Christopher Panzner et Mike Foldes : cavaliers de l’orage
L’art de Christopher Panzner porte en lui la dissipation des ténèbres par sa colonne de feu : il met à mal certaines images pieuses. Dans cette approche, le religieux prend un sens particulier. S’affrontant à ou s’appuyant sur, entre autres, celui pour qui Dieu était mort (Nietzsche), il rétablit l’ordre des culpabilités et des innocences que Mike Foldes souligne judicieusement et sans ambages.

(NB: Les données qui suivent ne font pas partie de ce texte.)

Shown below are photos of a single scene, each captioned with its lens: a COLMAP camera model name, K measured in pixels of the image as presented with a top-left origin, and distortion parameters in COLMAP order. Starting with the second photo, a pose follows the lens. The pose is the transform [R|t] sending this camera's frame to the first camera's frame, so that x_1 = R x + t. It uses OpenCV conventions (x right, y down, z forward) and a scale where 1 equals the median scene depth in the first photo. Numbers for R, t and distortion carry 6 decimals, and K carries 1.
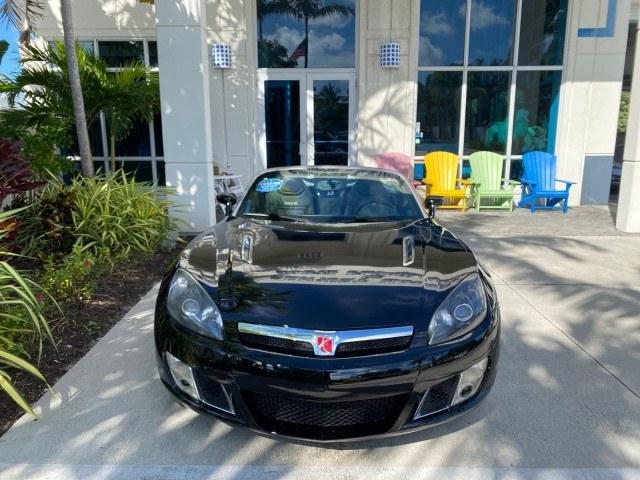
lens RADIAL K [[489.8, 0, 322.3], [0, 489.8, 244.6], [0, 0, 1]] dist [0.016215, -0.021979]
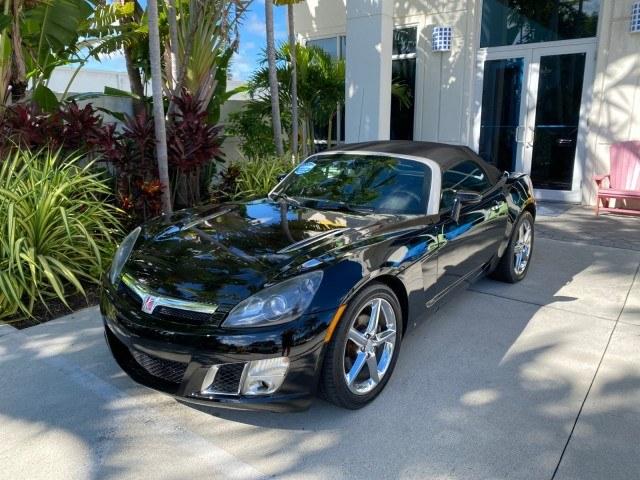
lens RADIAL K [[489.8, 0, 317.1], [0, 489.8, 242.1], [0, 0, 1]] dist [0.016215, -0.021979]
pose [[0.766887, 0.158409, -0.621925, 0.280507], [-0.134610, 0.987206, 0.085463, -0.027920], [0.627507, 0.018176, 0.778399, 0.070711]]
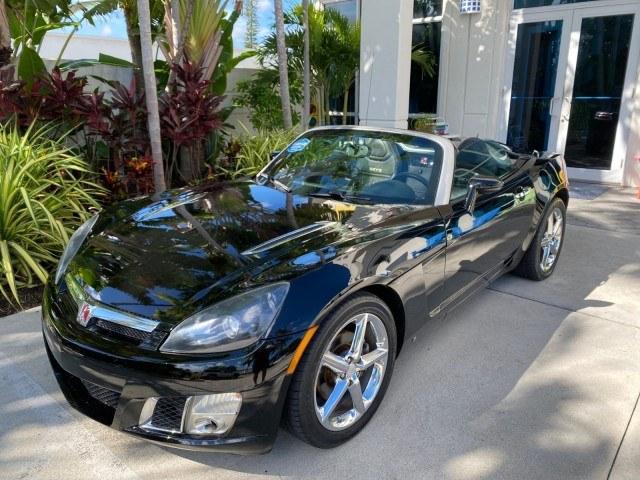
lens RADIAL K [[489.8, 0, 317.3], [0, 489.8, 242.5], [0, 0, 1]] dist [0.016215, -0.021979]
pose [[0.730998, 0.206839, -0.650277, 0.261882], [-0.145428, 0.978283, 0.147690, -0.039737], [0.666703, -0.013393, 0.745203, 0.131608]]
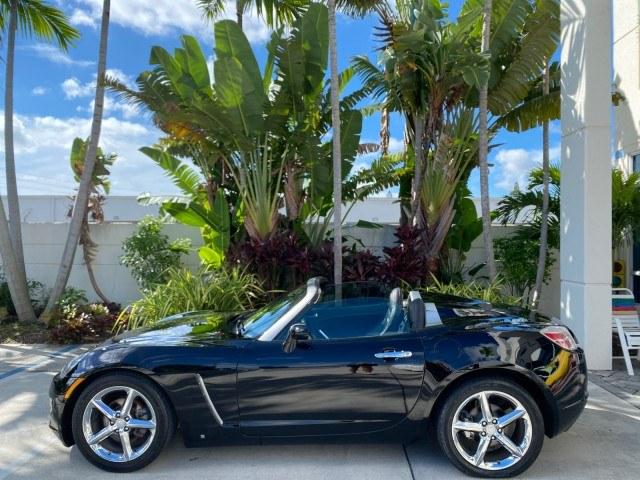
lens RADIAL K [[489.8, 0, 318.0], [0, 489.8, 241.7], [0, 0, 1]] dist [0.016215, -0.021979]
pose [[-0.075810, 0.004642, -0.997111, 0.491182], [-0.209192, 0.977661, 0.020456, -0.119805], [0.974931, 0.210139, -0.073146, 0.460606]]
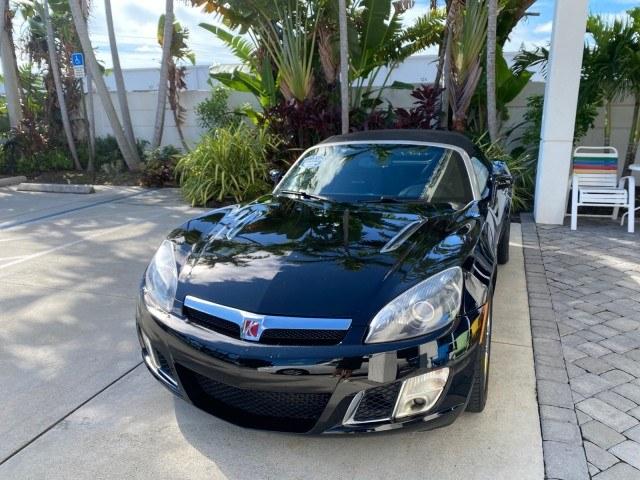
lens RADIAL K [[489.8, 0, 317.1], [0, 489.8, 239.2], [0, 0, 1]] dist [0.016215, -0.021979]
pose [[-0.393432, 0.253363, -0.883752, 0.556197], [-0.172153, 0.923969, 0.341533, -0.176761], [0.903092, 0.286511, -0.319902, 0.737579]]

Exit la concorde de la Liturgie du samedi Saint. La peinture fait donc passer des ténèbres à la lumière mais loin de la chanson bien douce des agonies et des Pâques fleuries. Car il reste donc toujours beaucoup de mort dans les rituels de paix et ce depuis l’Aleph de l’Alphabet juif. Dans leur lumière trouble, leur figuration décalée la lumière demeure une Nuit hyperbolique puisqu’elle est autant de destruction que d’espoir. Et face à Luther qui annonçait avant Nietzsche que dans le christianisme Dieu est mort (c’est sans doute là la mélancolie du XVIème siècle), Panzner rameute sinon un dieu soleil du moins ses satellites noirs.
Car si toutes les mythologies séparent le jours et la nuit (Ouranos et Gaïa), s’il existe toujours la castration de la terre par le ciel, Panzner et Foldes proposent une plus juste vision en posant la question : qui tient la chandelle ? Est-ce Dieu et ses sbires ou le peintre et le poète ? Chez les deux créateurs le tableau et le poème ne sont plus la métaphore du regard de dieu, l’allégorie de l’unité et de l’infini. Mais chaque œuvre montre ce que l’image pieuse cache. L’œuvre croisée n’envisage pas le sacré : elle le dévisage.

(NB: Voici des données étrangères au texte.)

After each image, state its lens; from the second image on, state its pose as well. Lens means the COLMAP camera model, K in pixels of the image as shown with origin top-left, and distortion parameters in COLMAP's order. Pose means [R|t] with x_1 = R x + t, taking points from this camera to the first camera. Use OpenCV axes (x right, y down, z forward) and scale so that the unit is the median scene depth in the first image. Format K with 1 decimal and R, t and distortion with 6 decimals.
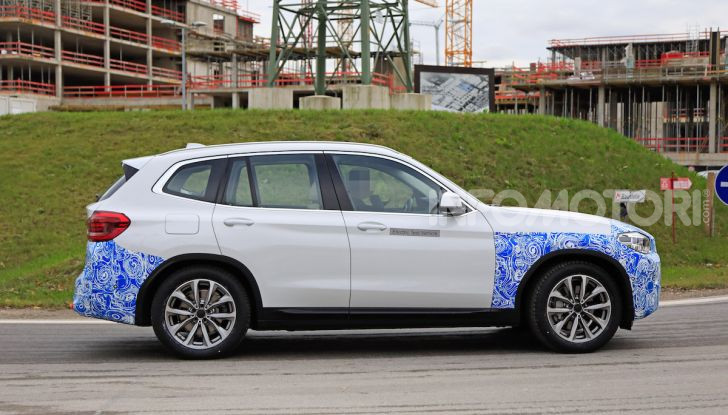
lens RADIAL K [[1018.4, 0, 353.1], [0, 1018.4, 241.4], [0, 0, 1]] dist [0.098027, 0.000000]
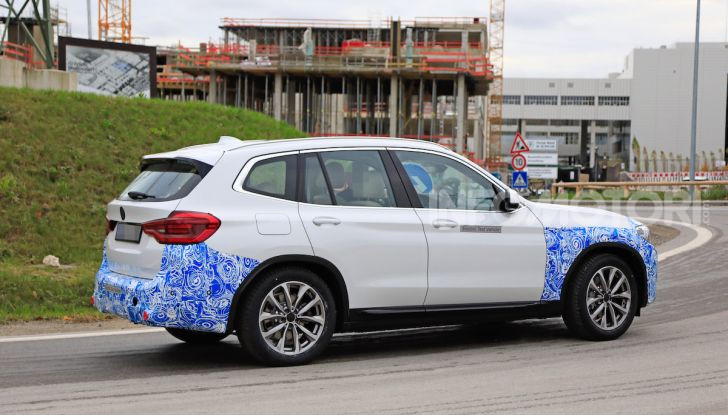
lens RADIAL K [[1222.5, 0, 340.3], [0, 1222.5, 265.0], [0, 0, 1]] dist [0.179389, 0.000000]
pose [[0.911223, -0.027839, 0.410971, -0.557163], [0.022583, 0.999589, 0.017640, 0.002375], [-0.411293, -0.006794, 0.911478, -0.055791]]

La docte ignorance (Nicolas de Cues) d’une telle peinture repose sur l’opposition entre la foi et ce qu’elle cache chez ceux qui la professent. L’œuvre saisit le religieux à bras-le-corps, en montre les limites jusqu’en maltraitant la filiation adoptive que De Vinci a bien mis évidence dans son célèbre Logo. Ce n’est plus l’homme dans le cercle qu’il constitue qui devient ressemblance et dépendance de l’Unité. Il est remplacé par un fou de dieu parfaitement athéologique en dépit de sa croyance. La peinture chasse donc l’animalité de la nuit de dieu, évite d’entrer dans son brouillard.
Foldes et Panzner mettent à mal la Connaissance lorsqu’elle devient douteuse et que ses effusions ne sont que des confusions et le bras armé et céleste d’idéologies hypocrites et obscures. Les deux créateurs montrent que – à condition qu’il soit touché par la grâce iconoclaste – l’art dépasse la métaphysique pour atteindre la vraie mystique. Foldes, en nouveau W. Blake, peut donc rappeler que la peinture est une conjecture de circulation. Elle met au cœur du paradoxe de la croyance.

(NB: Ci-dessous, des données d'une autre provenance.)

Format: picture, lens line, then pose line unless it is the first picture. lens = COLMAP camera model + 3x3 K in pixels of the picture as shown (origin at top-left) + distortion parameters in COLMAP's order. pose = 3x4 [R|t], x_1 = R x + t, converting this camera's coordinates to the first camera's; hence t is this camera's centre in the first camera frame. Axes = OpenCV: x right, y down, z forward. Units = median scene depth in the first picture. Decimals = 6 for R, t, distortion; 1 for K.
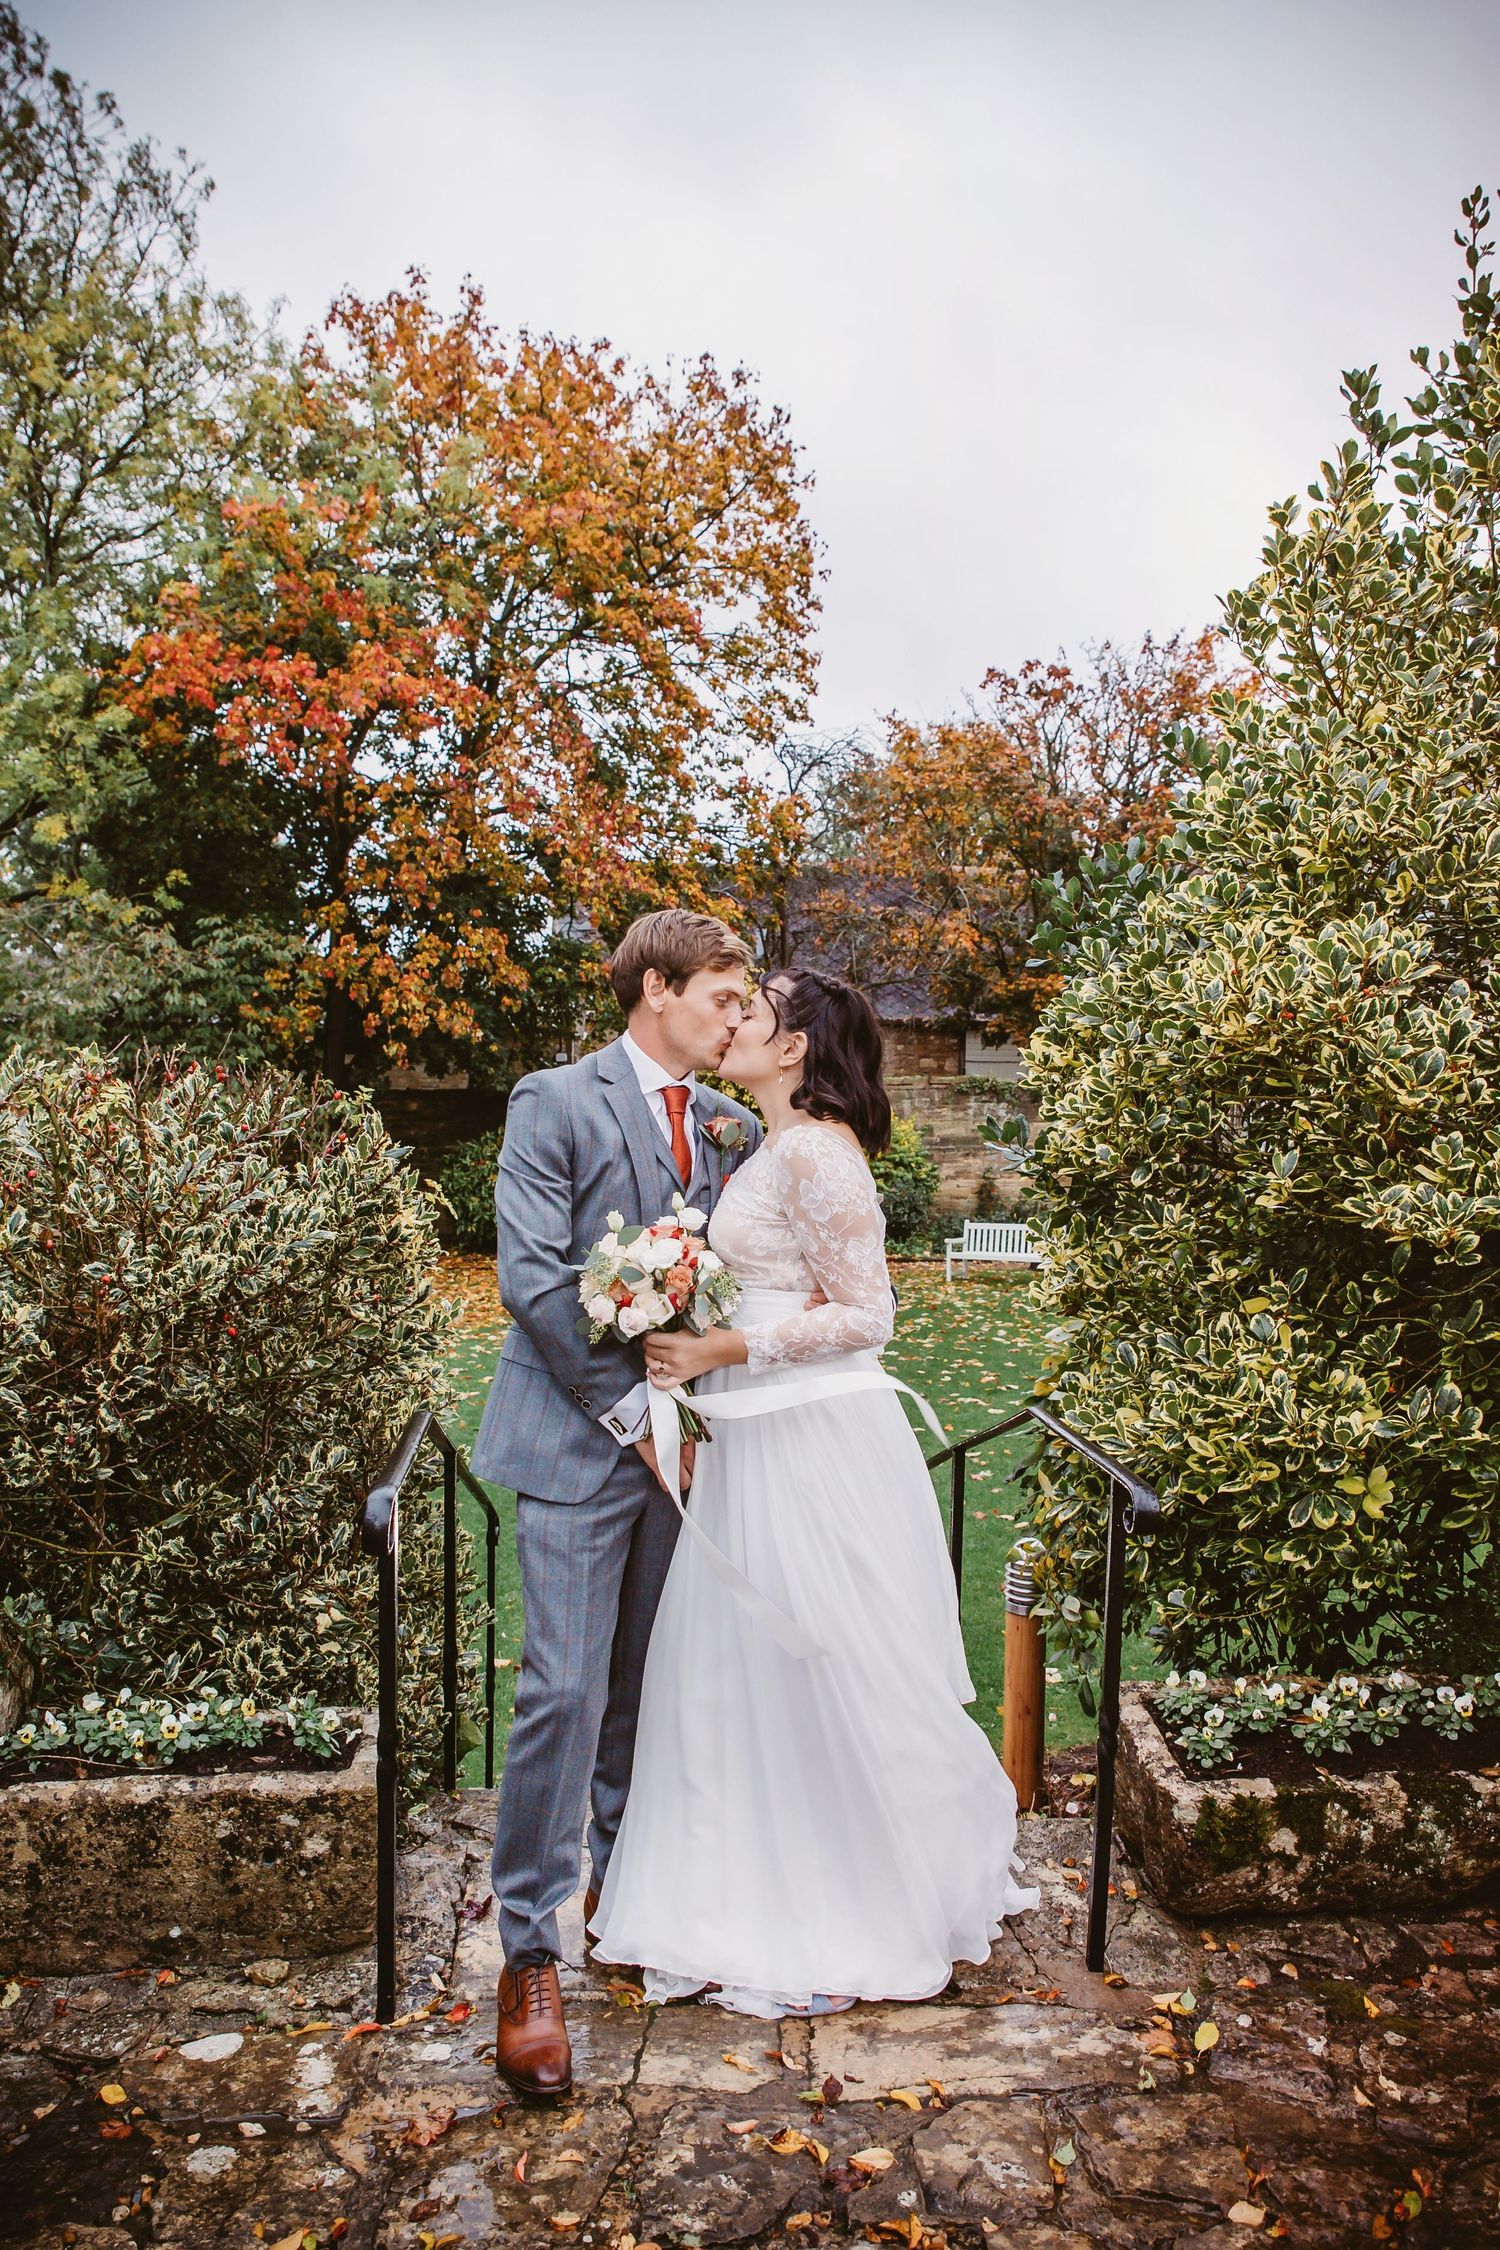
lens RADIAL K [[1959.5, 0, 764.6], [0, 1959.5, 1134.1], [0, 0, 1]] dist [0.003042, -0.005531]
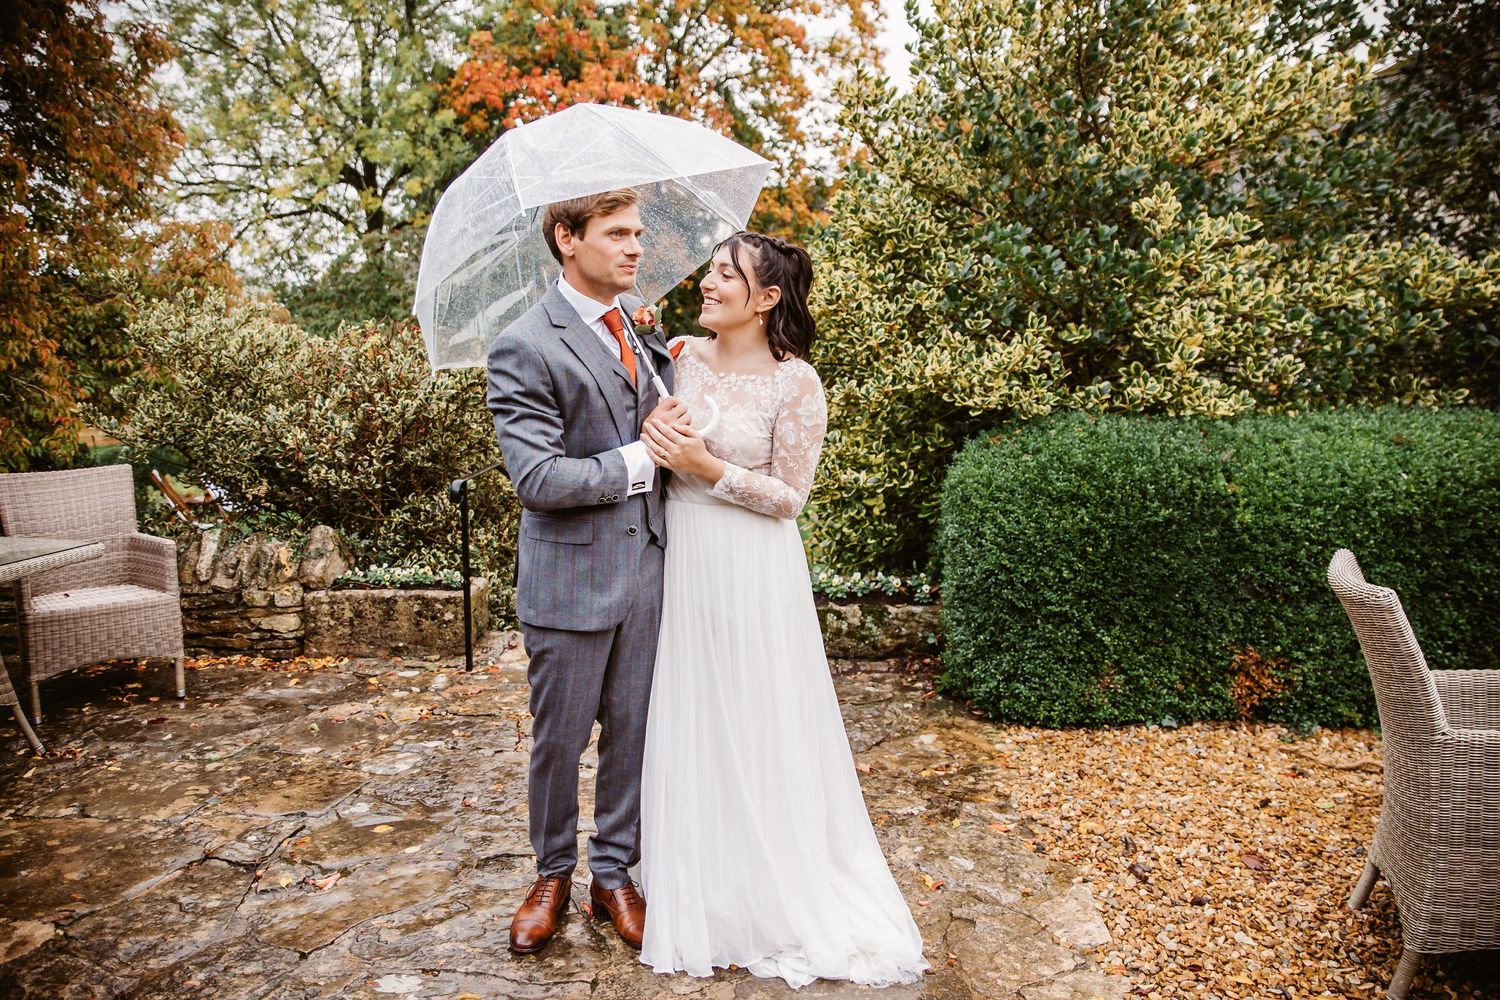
lens RADIAL K [[1422.0, 0, 696.9], [0, 1422.0, 573.2], [0, 0, 1]] dist [-0.019194, -0.008197]
pose [[0.982756, 0.018707, -0.183961, 0.420695], [0.007544, 0.989985, 0.140973, 0.023683], [0.184756, -0.139930, 0.972772, -0.759083]]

Le peintre et le poète sont donc des médiateurs d’un anti-culte dans leur dialogue irénique entre les objets perceptifs et l’Idéal dans l’art lorsqu’il devient la relecture des images pieuses. En peinture et en poésie la nuit n’est pas le diable, c’est le dieu renversé. Son sabbat nocturne brille des feux de folies et de fées, elle est, comme le personnage du Sleepy Hollow de Tim Burton, la cavalières de l’orage. Elle invente sa nuit pour réinventer le jour.